* Begin Selected excerpt *

Prochorovka: Armor at Kursk is a board wargame published by Task Force Games in 1979 that attempts to simulate the 1943 Battle of Prokhorovka.

Background
On 12 July 1943, the German 2nd SS Panzer Korps ran into the Soviet 5th Guards Tank Army near the village of Prochorovka. Nearly 1400 tanks and assault guns  were involved in the battle, and nearly 300 tanks on each side were destroyed. Although the Russians withdrew from the village, the battle was the final strategic offensive that the Germans were able to launch on the Eastern Front.

Description
Prochorovka: Armor at Kursk is a microgame that pits the SS Panzer Corps against the 5th Guards Tank Army at Prochorovka, the largest tank battle of World War II.

Components
The microgame, packaged in a ziplock bag, contains:
14-page rulebook
108 counters
20" x 16" paper hex grid two-color map scaled at 400 m (437 yd) per hex, and divided into three sectors by a river and a rail line
Set-up card

Setup
Pieces are placed on the board on locations specified by the rules.

Gameplay
Each turn represents one hour.

First turn
The players dice for initiative in each of the three sectors. 
The first player in each sector fires at opposing units (but does not move.)
The second player may move tank units up to half their rated movement and then can fire. If artillery is moved, it cannot fire.

* End Selected excerpt *

◆ Given problem a ◆
Summarize the article on Prochorovka: Armor at Kursk in two sentences.
The article above and the entries that follow come from unrelated sources.

* Begin Supplied records *

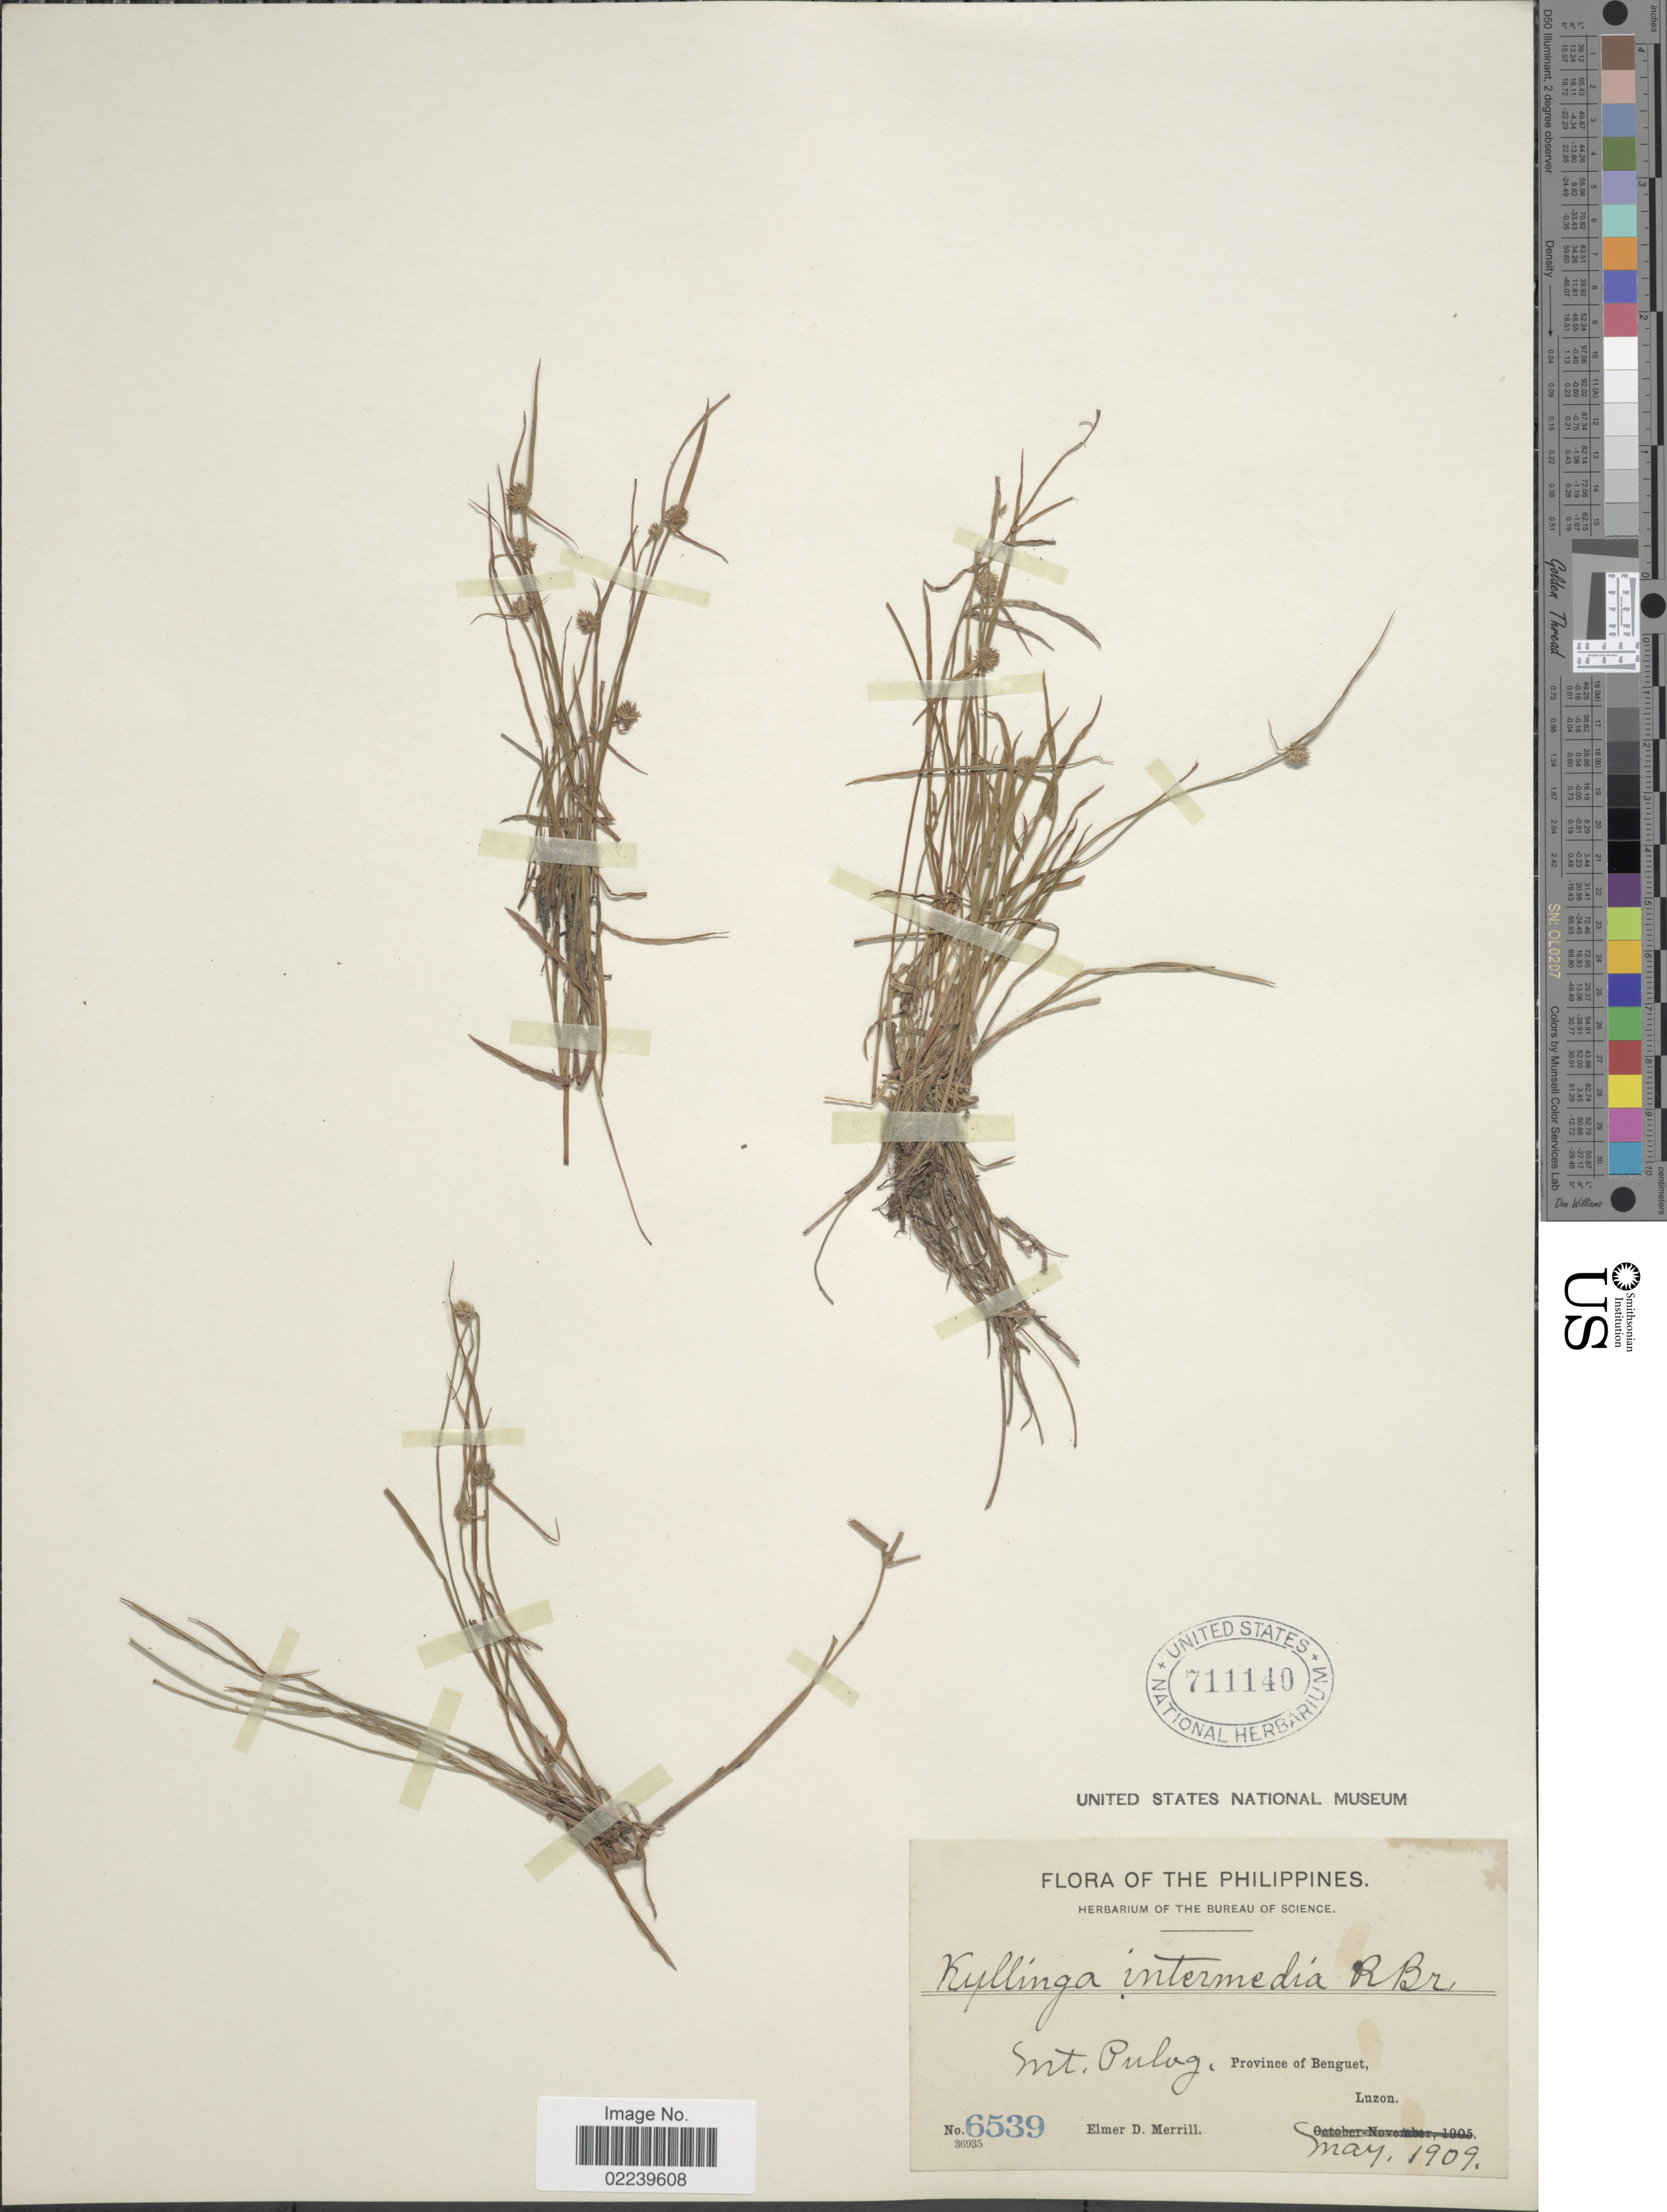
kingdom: Plantae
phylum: Tracheophyta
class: Liliopsida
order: Poales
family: Cyperaceae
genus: Cyperus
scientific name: Cyperus brevifolius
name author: (Rottb.) Hassk.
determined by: Strong, M. T., (US), Smithsonian Institution - National Museum of Natural History (UNITED STATES)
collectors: E. D. Merrill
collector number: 6539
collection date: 1909-05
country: Philippines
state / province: Cordillera (Administrative Region)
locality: Mt. Pulog, Province of Benguet, Luzon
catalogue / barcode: US 711140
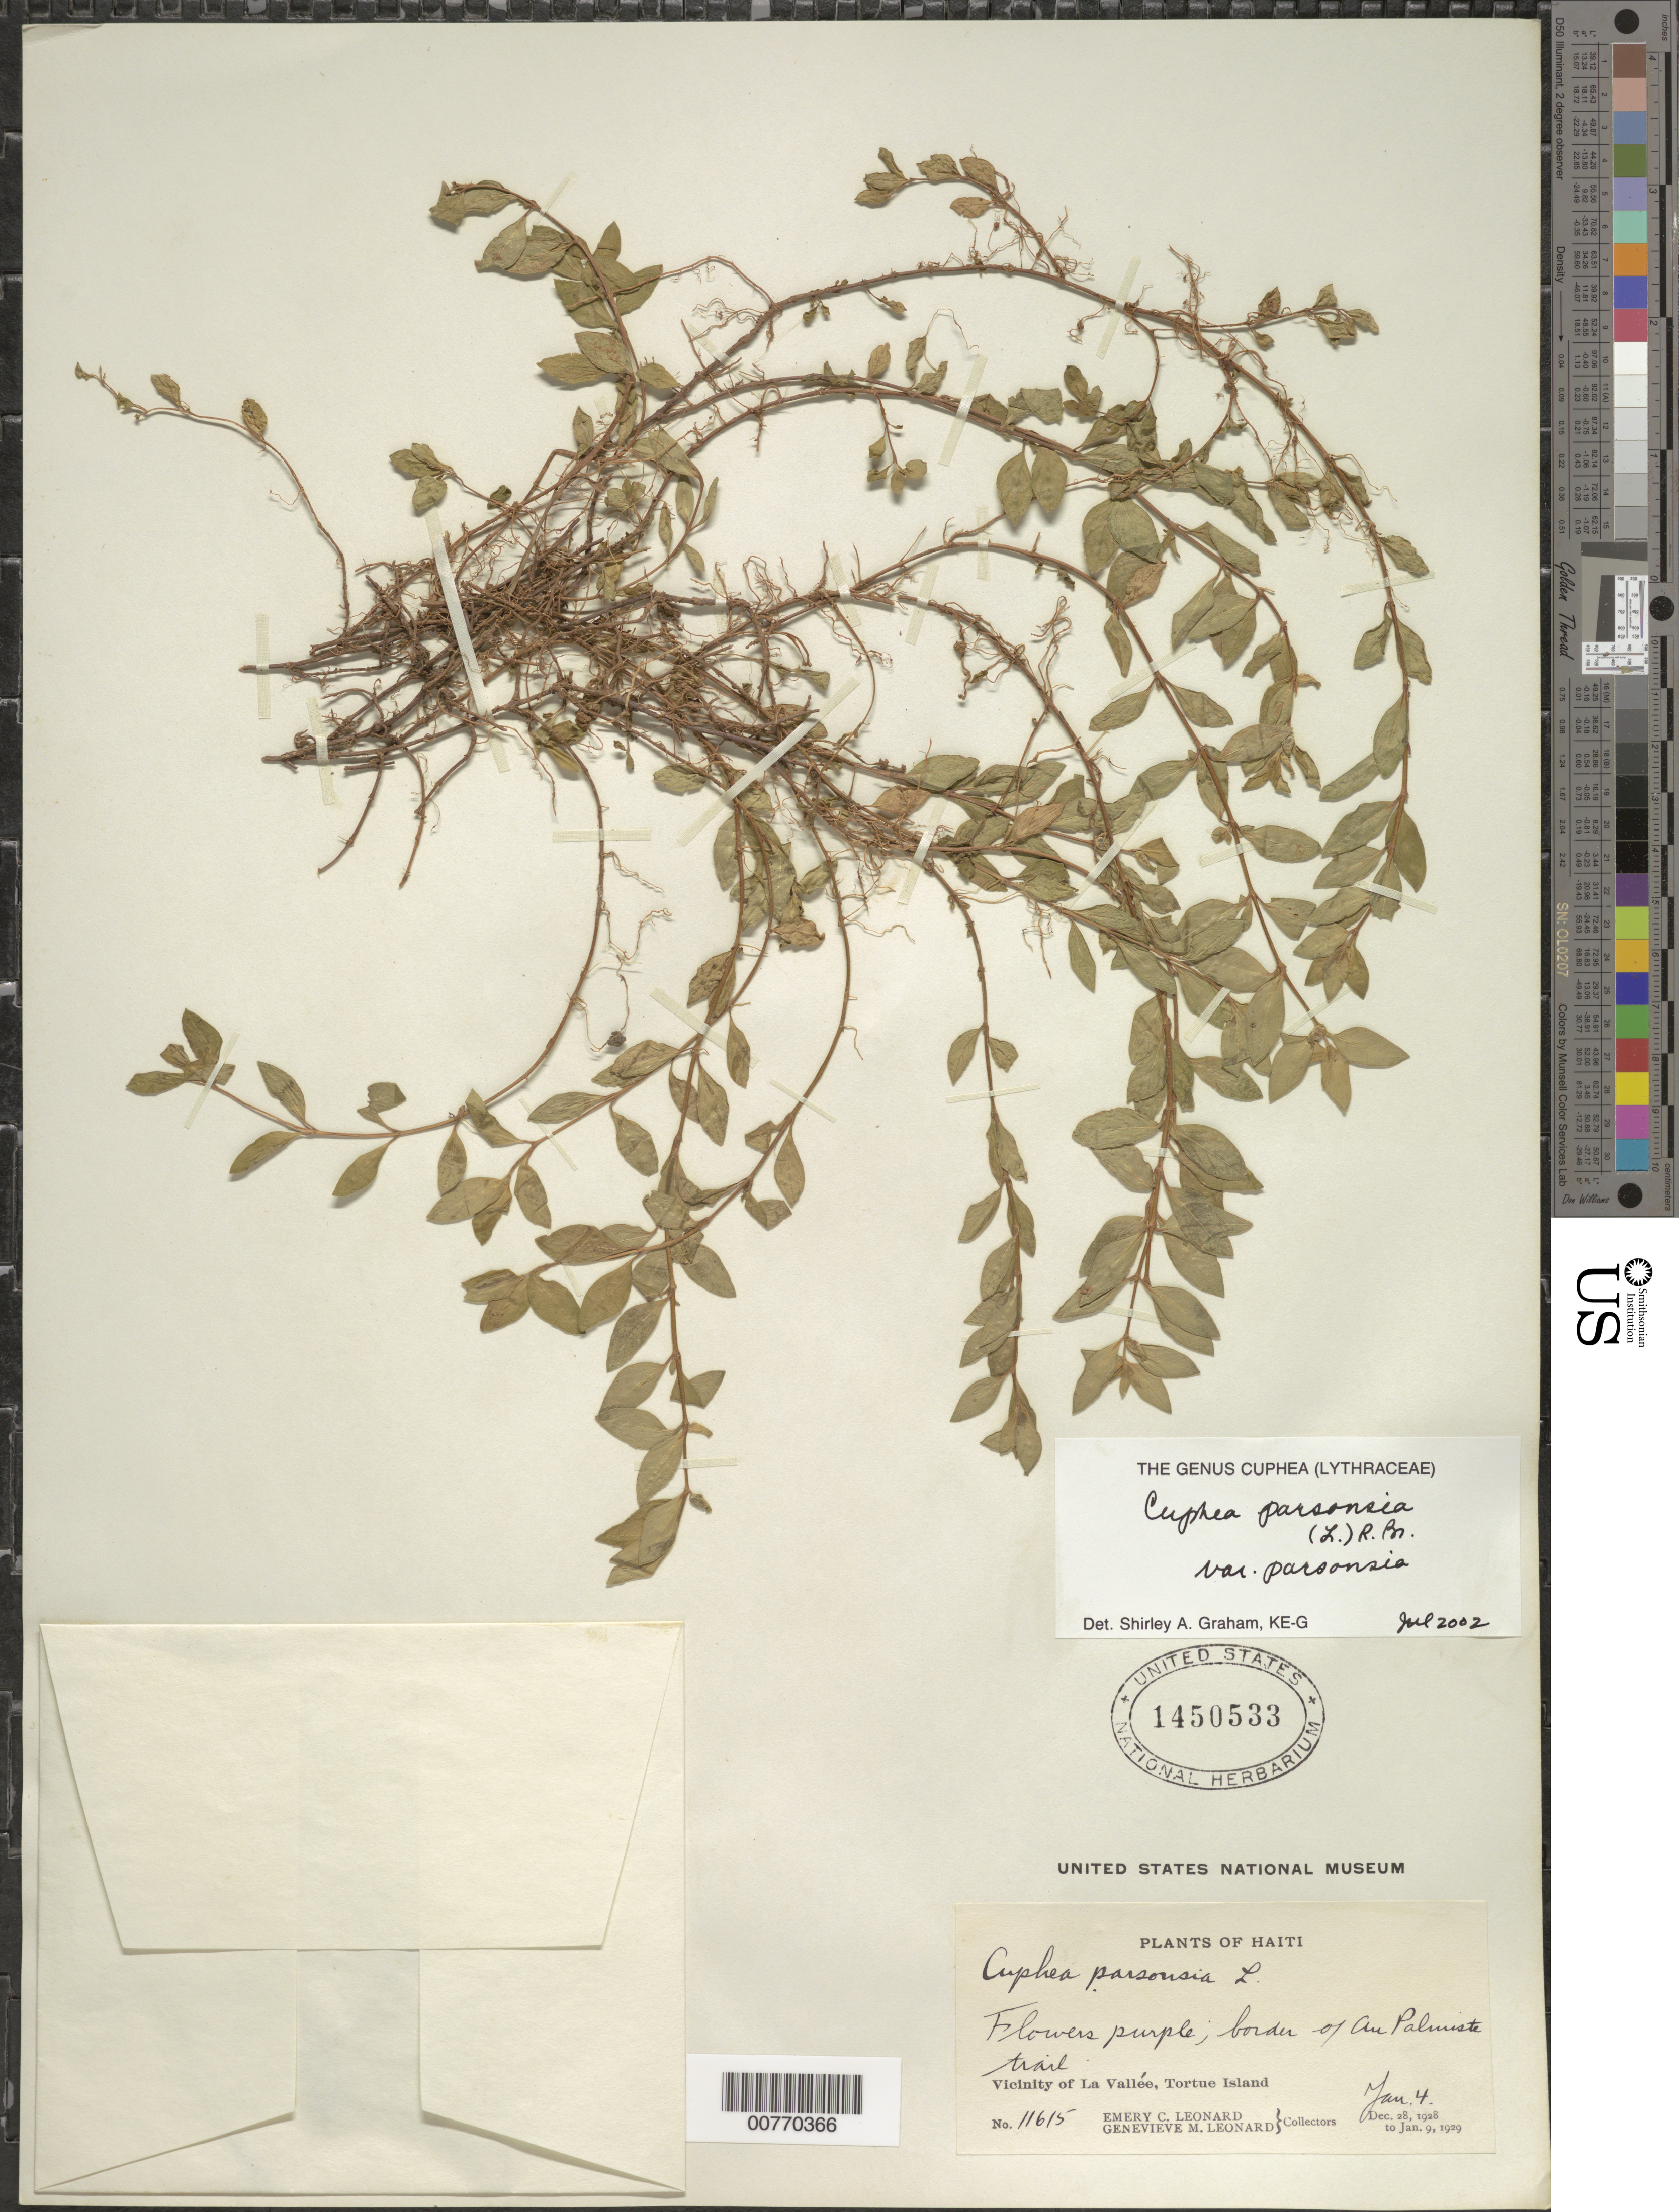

* End Supplied records *

◆ Given problem b ◆
In the entries, reproduce every line from the one containing "name author: (Rottb.) Hassk." through the last line of the entries, leaving out the pictures.

◆ Reply a ◆
Prochorovka: Armor at Kursk is a board wargame published by Task Force Games in 1979 that simulates the 1943 Battle of Prokhorovka, pitting the SS Panzer Corps against the 5th Guards Tank Army. It is a microgame packaged in a ziplock bag with a 14-page rulebook, 108 counters, a hex map and a set-up card, and each turn represents one hour.

◆ Reply b ◆
name author: (Rottb.) Hassk.
determined by: Strong, M. T., (US), Smithsonian Institution - National Museum of Natural History (UNITED STATES)
collectors: E. D. Merrill
collector number: 6539
collection date: 1909-05
country: Philippines
state / province: Cordillera (Administrative Region)
locality: Mt. Pulog, Province of Benguet, Luzon
catalogue / barcode: US 711140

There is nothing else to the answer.